Откуда же сейчас это тягостное чувство? – недоумевал, пытался разобраться. И вдруг понял: да не в том дело, что ушла, что потерял ее навсегда, – нет! К а к с м е л а у й т и – вот в чем главное. Его – первого, великого, единственного – променять на еще не родившегося внука!
На ничтожный отпрыск ничтожного провизора!
И тут ему сделалось смешно: провизор, внук… Боже, какая чепуха!

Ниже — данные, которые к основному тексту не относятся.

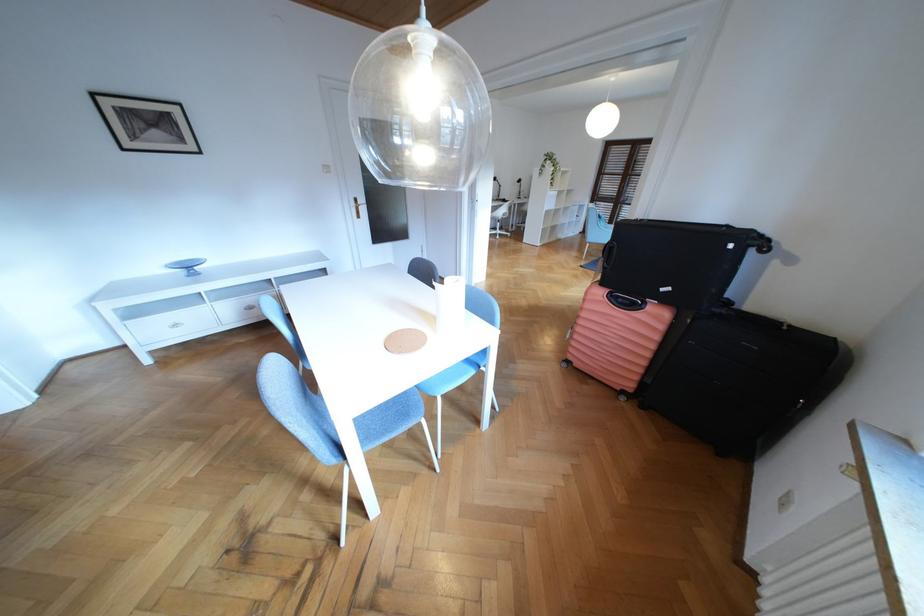
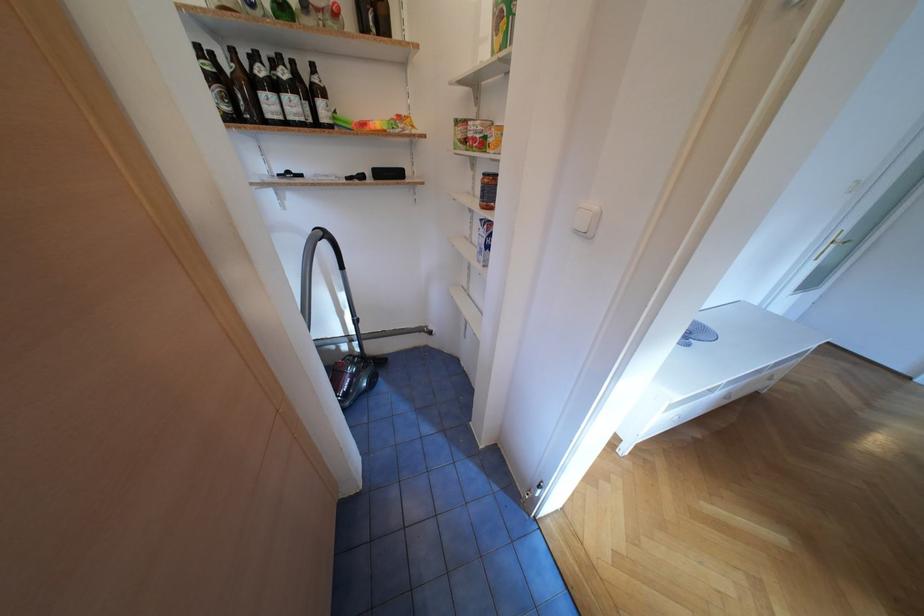
Question: What movement of the cameraman would produce the second image?

Choices:
 (A) Left
 (B) Right
 (C) Forward
 (D) Backward

Answer: (A)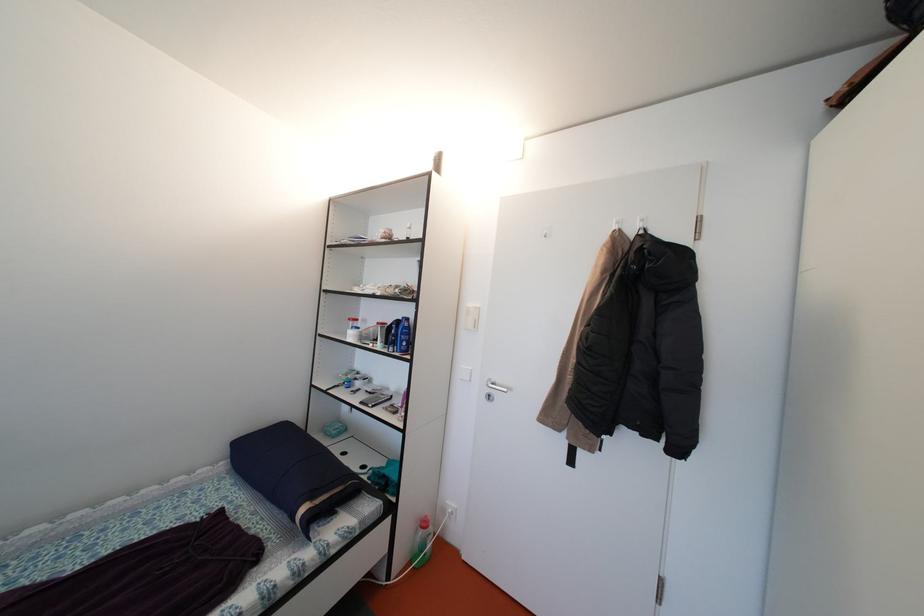
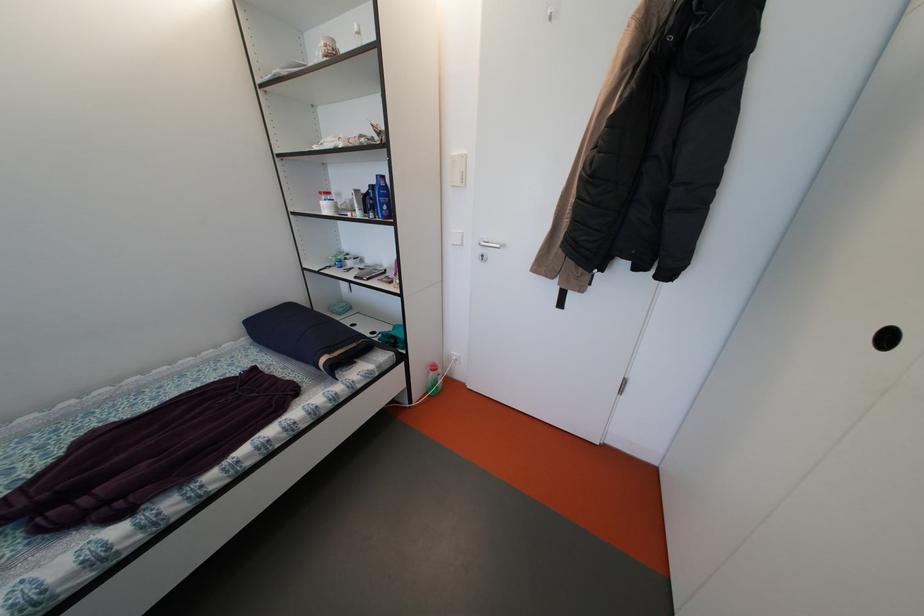
Locate, in the second image, the point that corresponds to [310,515] in the first image.

(331, 365)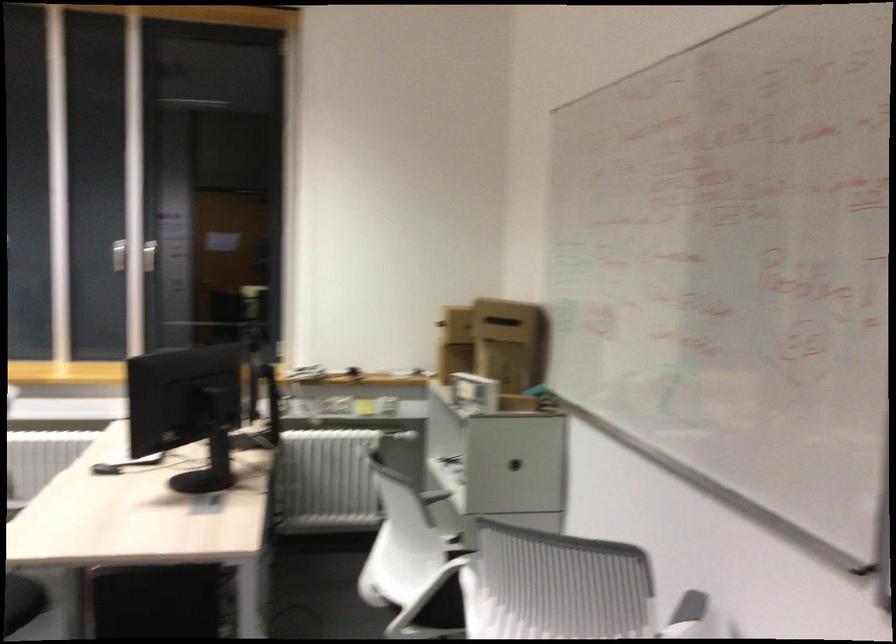
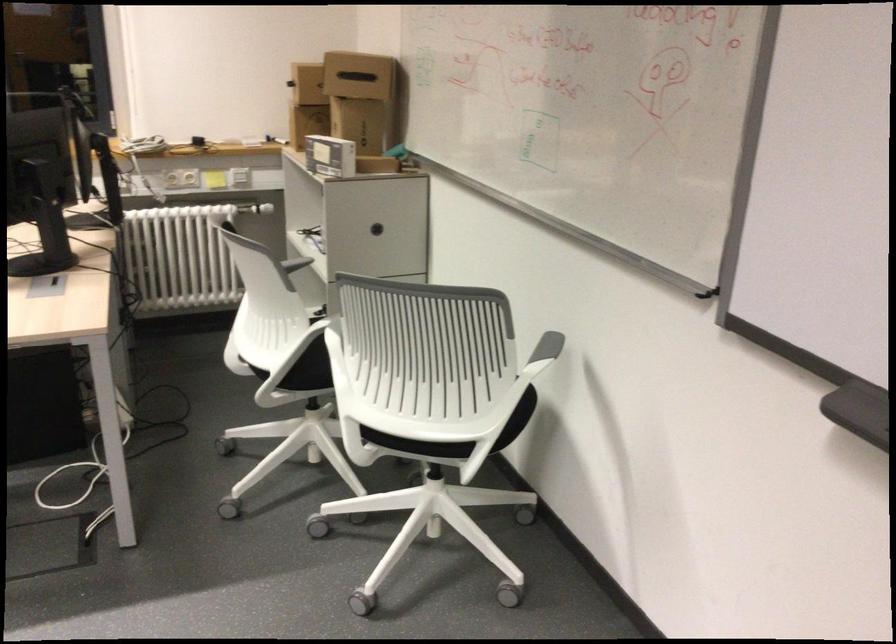
The point at (x=495, y=308) is marked in the first image. Where is the corresponding point in the second image?

(358, 75)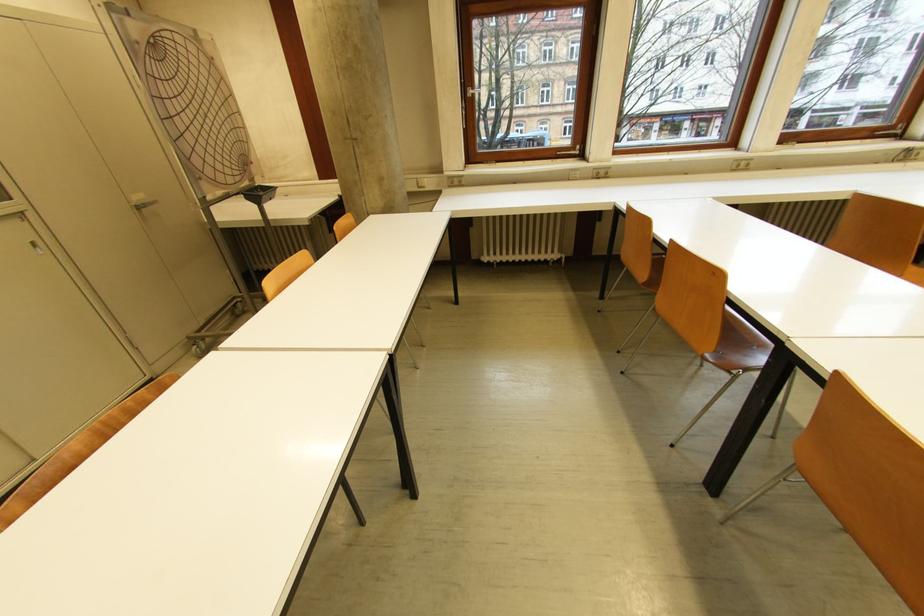
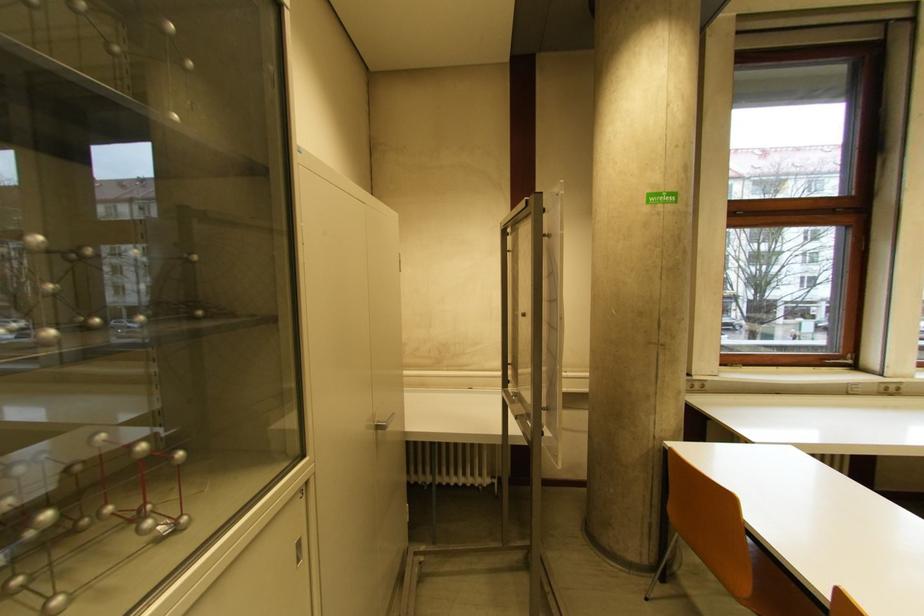
Locate, in the second image, the point that corresponds to point 144,209 in the first image.

(385, 429)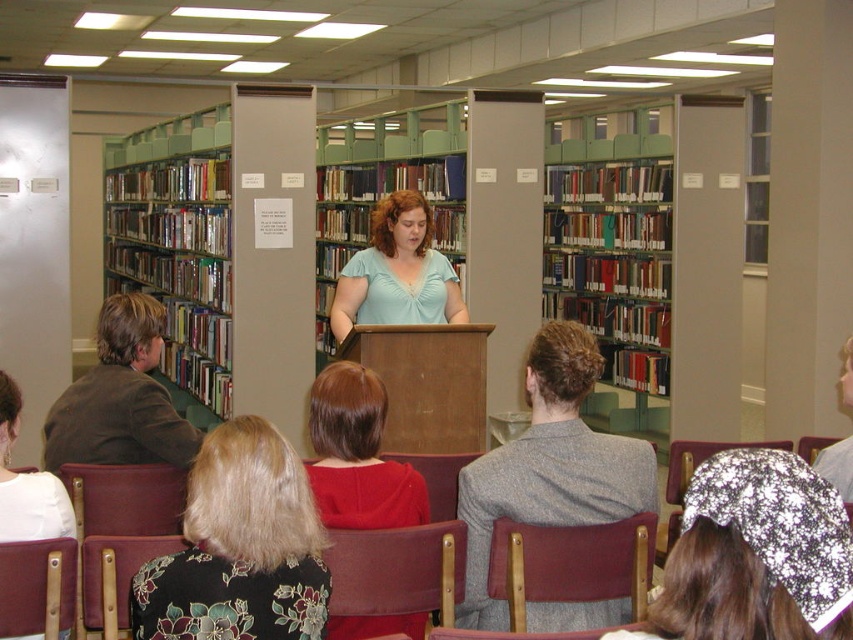
Question: Which of the following is the closest to the observer?

Choices:
 (A) (49, 550)
 (B) (677, 452)
 (C) (500, 300)
 (D) (334, 420)

Answer: (A)

Question: Among these objects, which one is farthest from the camera?

Choices:
 (A) floral fabric chair at lower left
 (B) smooth red blouse at center

Answer: (B)

Question: Can you confirm if sparkly silver headscarf at upper right is positioned below metallic silver chair at center?

Choices:
 (A) no
 (B) yes

Answer: (A)

Question: Which object is the farthest from the smooth red blouse at center?

Choices:
 (A) metallic silver chair at center
 (B) floral-patterned fabric at center

Answer: (A)

Question: Is gray wool suit at center in front of white fabric shirt at lower left?

Choices:
 (A) yes
 (B) no

Answer: (B)

Question: Is wooden chair at lower left bigger than metallic silver chair at center?

Choices:
 (A) yes
 (B) no

Answer: (B)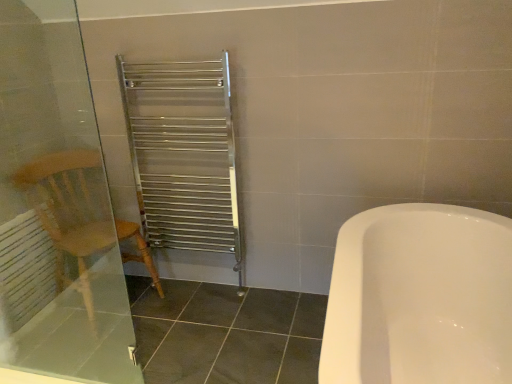
Question: Would you say wooden armchair at left is part of transparent glass screen door at left's contents?

Choices:
 (A) no
 (B) yes

Answer: (A)

Question: Does transparent glass screen door at left have a lesser height compared to wooden armchair at left?

Choices:
 (A) no
 (B) yes

Answer: (A)

Question: From the image's perspective, is transparent glass screen door at left beneath wooden armchair at left?

Choices:
 (A) yes
 (B) no

Answer: (B)

Question: Can you see transparent glass screen door at left touching wooden armchair at left?

Choices:
 (A) yes
 (B) no

Answer: (B)

Question: Can you confirm if transparent glass screen door at left is positioned to the right of wooden armchair at left?

Choices:
 (A) no
 (B) yes

Answer: (B)

Question: Is transparent glass screen door at left turned away from wooden armchair at left?

Choices:
 (A) no
 (B) yes

Answer: (B)

Question: Is wooden armchair at left in contact with white matte radiator at left?

Choices:
 (A) no
 (B) yes

Answer: (A)

Question: Is wooden armchair at left taller than white matte radiator at left?

Choices:
 (A) yes
 (B) no

Answer: (A)

Question: From a real-world perspective, is wooden armchair at left located beneath white matte radiator at left?

Choices:
 (A) no
 (B) yes

Answer: (A)

Question: Does wooden armchair at left have a smaller size compared to white matte radiator at left?

Choices:
 (A) yes
 (B) no

Answer: (B)

Question: From the image's perspective, is wooden armchair at left over white matte radiator at left?

Choices:
 (A) yes
 (B) no

Answer: (A)

Question: Does wooden armchair at left have a larger size compared to white matte radiator at left?

Choices:
 (A) yes
 (B) no

Answer: (A)

Question: Is transparent glass screen door at left oriented towards white matte radiator at left?

Choices:
 (A) yes
 (B) no

Answer: (B)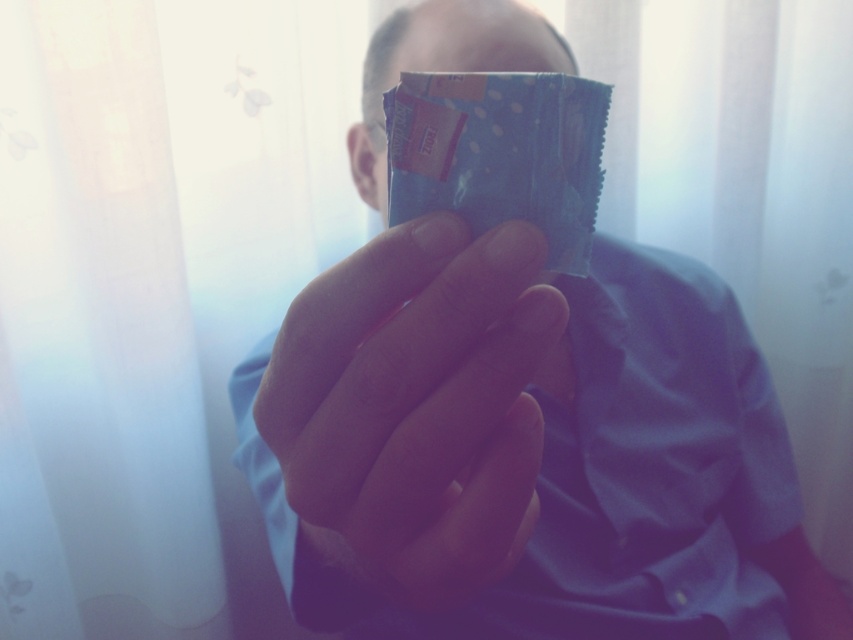
How far apart are matte plastic packet at center and matte plastic hand at center?

8.60 inches

Who is taller, matte plastic packet at center or matte plastic hand at center?

matte plastic packet at center is taller.

You are a GUI agent. You are given a task and a screenshot of the screen. Output one action in this format:
    pyautogui.click(x=<x>, y=<y>)
    Task: Click on the matte plastic packet at center
    
    Given the screenshot: What is the action you would take?
    pyautogui.click(x=526, y=449)

This screenshot has width=853, height=640. Identify the location of matte plastic packet at center. coord(526,449).

Which is more to the left, matte plastic hand at center or blue matte chocolate bar at center?

matte plastic hand at center

Does matte plastic hand at center appear on the right side of blue matte chocolate bar at center?

Incorrect, matte plastic hand at center is not on the right side of blue matte chocolate bar at center.

Locate an element on the screen. Image resolution: width=853 pixels, height=640 pixels. matte plastic hand at center is located at coordinates (416, 406).

This screenshot has width=853, height=640. What do you see at coordinates (526, 449) in the screenshot?
I see `matte plastic packet at center` at bounding box center [526, 449].

Between matte plastic packet at center and blue matte chocolate bar at center, which one has more height?

Standing taller between the two is matte plastic packet at center.

Who is more distant from viewer, (x=352, y=465) or (x=422, y=113)?

Point (x=422, y=113)

At what (x,y) coordinates should I click in order to perform the action: click on matte plastic packet at center. Please return your answer as a coordinate pair (x, y). This screenshot has height=640, width=853. Looking at the image, I should click on (526, 449).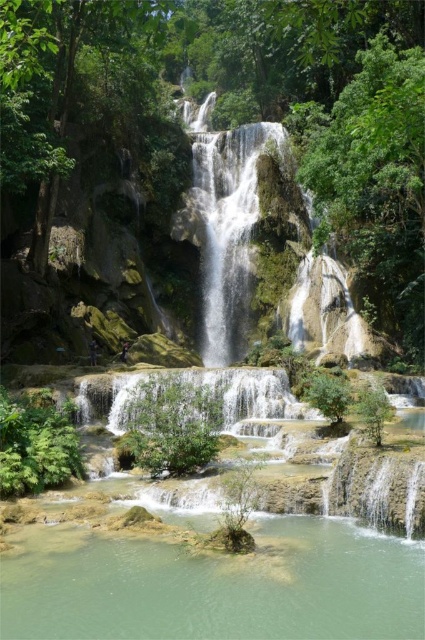
You are a hiker who wants to cross the waterfall area. You notice two distinct water bodies here, the clear water at center and the translucent white water at center. Which water body is wider so you can choose the safer path?

The clear water at center is wider than the translucent white water at center. Therefore, the clear water at center would be the safer path to cross as it is wider.

You are standing at the edge of the forest near the waterfall and want to locate the point at coordinates (x=218, y=586). According to the scene, where would this point be located in relation to the clear water at center?

The point at coordinates (x=218, y=586) is located on the clear water at center, so it is directly on the calm, reflective water area in the middle of the waterfall.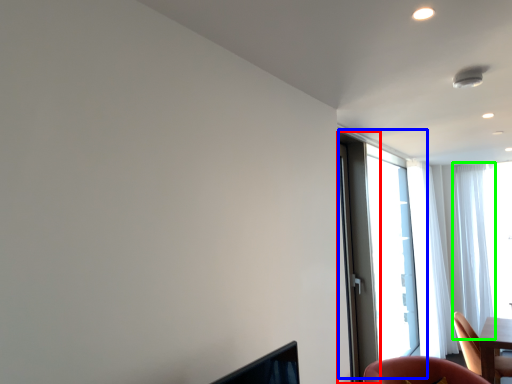
Question: Which object is positioned farthest from screen door (highlighted by a red box)? Select from window (highlighted by a blue box) and curtain (highlighted by a green box).

Choices:
 (A) window
 (B) curtain

Answer: (B)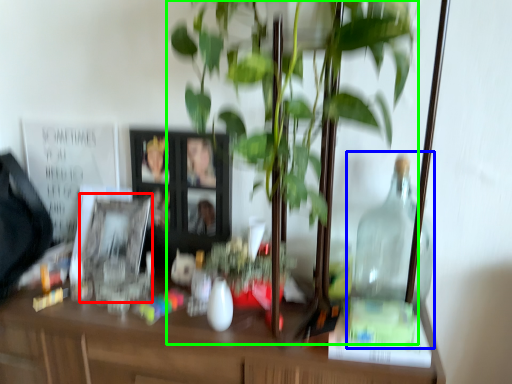
Question: Which object is positioned farthest from picture frame (highlighted by a red box)? Select from glass jar (highlighted by a blue box) and houseplant (highlighted by a green box).

Choices:
 (A) glass jar
 (B) houseplant

Answer: (A)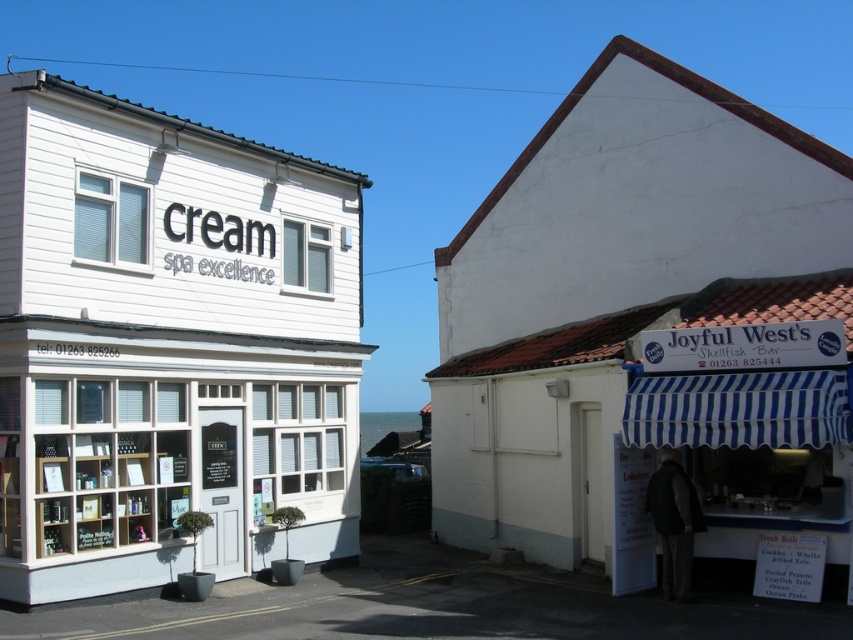
Does white wood cream spa excellence at left have a lesser height compared to white painted wood shed at right?

Correct, white wood cream spa excellence at left is not as tall as white painted wood shed at right.

Find the location of a particular element. This screenshot has width=853, height=640. white wood cream spa excellence at left is located at coordinates (167, 344).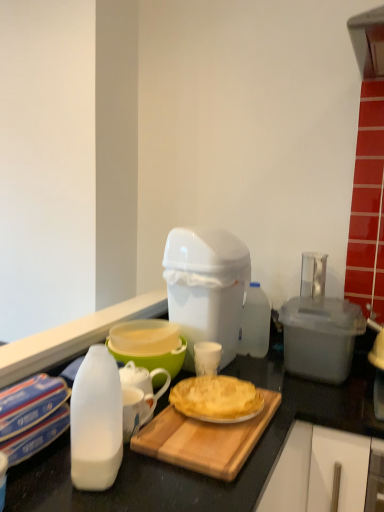
Question: From a real-world perspective, is transparent plastic container at right, placed as the 2th appliance when sorted from left to right, positioned above or below green plastic bowl at center?

Choices:
 (A) below
 (B) above

Answer: (B)

Question: Is point (334, 316) positioned closer to the camera than point (147, 366)?

Choices:
 (A) farther
 (B) closer

Answer: (A)

Question: Which object is positioned closest to the translucent plastic bottle at center-right?

Choices:
 (A) transparent plastic container at right, placed as the 2th appliance when sorted from left to right
 (B) golden flaky pie at center
 (C) wooden cutting board at center
 (D) white plastic trash can at center, marked as the second appliance in a right-to-left arrangement
 (E) green plastic bowl at center

Answer: (D)

Question: Estimate the real-world distances between objects in this image. Which object is closer to the transparent plastic container at right, placed as the 2th appliance when sorted from left to right?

И, окончательно успокоясь, увлекся сочинением нового номера. Ядовитые куплетцы о Государственной думе, об интендантских хищниках, о недавней позорной войне замышлялись как песенки Полишинеля-Петрушки, балаганной куклы в колпаке с бубенцом. Держа ее надетой на руку, приводил в потешное движенье пальцами, вертел так и этак, словно разговаривая с нею.
Стихи удались, Петрушка кривлялся уморительно, все предвещало новый успех, ну и деньги, само собой разумеется.
А как же? Он никогда не был скопидомом, но и не бессребреником же, черт возьми!
В Москве показывал знаменитых крыс (чиновную, полицейскую и прочих), рискованно шутил по поводу «бюрократов в Таврическом чертоге» и «мышей двуногих, что размножены войной». Издевался над д а р о в а н н ы м и царем свободами. К строгому, торжественному слову «конституция», как репей к собачьему хвосту, лепилась рифма «куцая».
И Москва верхних ярусов хохотала, шумела, горланила: «Дуров! Дуров! Браво!» А ярусы пониже безмолвствовали. Тех, кто бушевал наверху, было не разглядеть в загадочных потемках галерки, но эти, нижние…
Вон в черном сюртуке от дорогого портного, с нафиксатуаренным, прямо-таки лакированным пробором – должно быть, преуспевающий адвокат… Вон на все орленые пуговицы застегнутый мундир министерства народного просвещения… ухоженные, слегка подкрашенные бакенбарды… золотое сияние стекол черепахового пенсне… легкомысленный клетчатый пиджачок, галстук бабочкой в синюю горошинку… Знакомые маски!
Но какие унылые, великопостные физиономии…
А ведь это все из тех, что еще так недавно витийствовали в ресторанных застольях: «На святой Руси петухи поют, скоро будет день на святой Руси»… И подымали пенистые бокалы, целовались, и срывалось вдруг огневое «Allons enfants de la patrie…» Но дальше, правда, не шло, песня замирала на первых словах.
И вот – сидят, слушают куплеты Полишинеля немо, скучно, словно опасаясь чего-то.
Одна расхожая газетка писала: «Дуров разучился смешить».
Ну нет, почтенные господа, это вы разучились смеяться… Вы-с! А Дуров… Это мы еще посмотрим!
Строгое, скромное объявление суховато приглашало пожаловать на лекцию со странным названием: «О смехе».
В те годы лекций читалось множество и на самые замысловатые темы. О загробной жизни, например. О пришествии Антихриста. О «желтой опасности» и «грядущем хаме». Так что названием удивить было трудно, удивляло другое: место, где читалась лекция, – большая аудитория знаменитого Политехнического музея, и имя автора – А. Л. Дуров.
Возле сереньких листков объявления толпились прохожие, пожимали плечами недоуменно:
– Дуров? Лектор? Невероятно!
– Да тот ли?
– Не может быть!
– Как не может? А. Л. – кто же еще?
– И потом – о смехе все-таки…
– Ну, знаете, господа!..
– А любопытно, черт возьми!..
У окошечка кассы осведомлялись для верности: тот ли? Оказывалось, что – да, тот самый.
К указанному в объявлениях времени большая аудитория Политехнического музея была переполнена. У подъезда, на улице сновали полицейские: хоть и лекция, хоть и храм науки, но ведь лектор-то кто? Вот то-то и оно.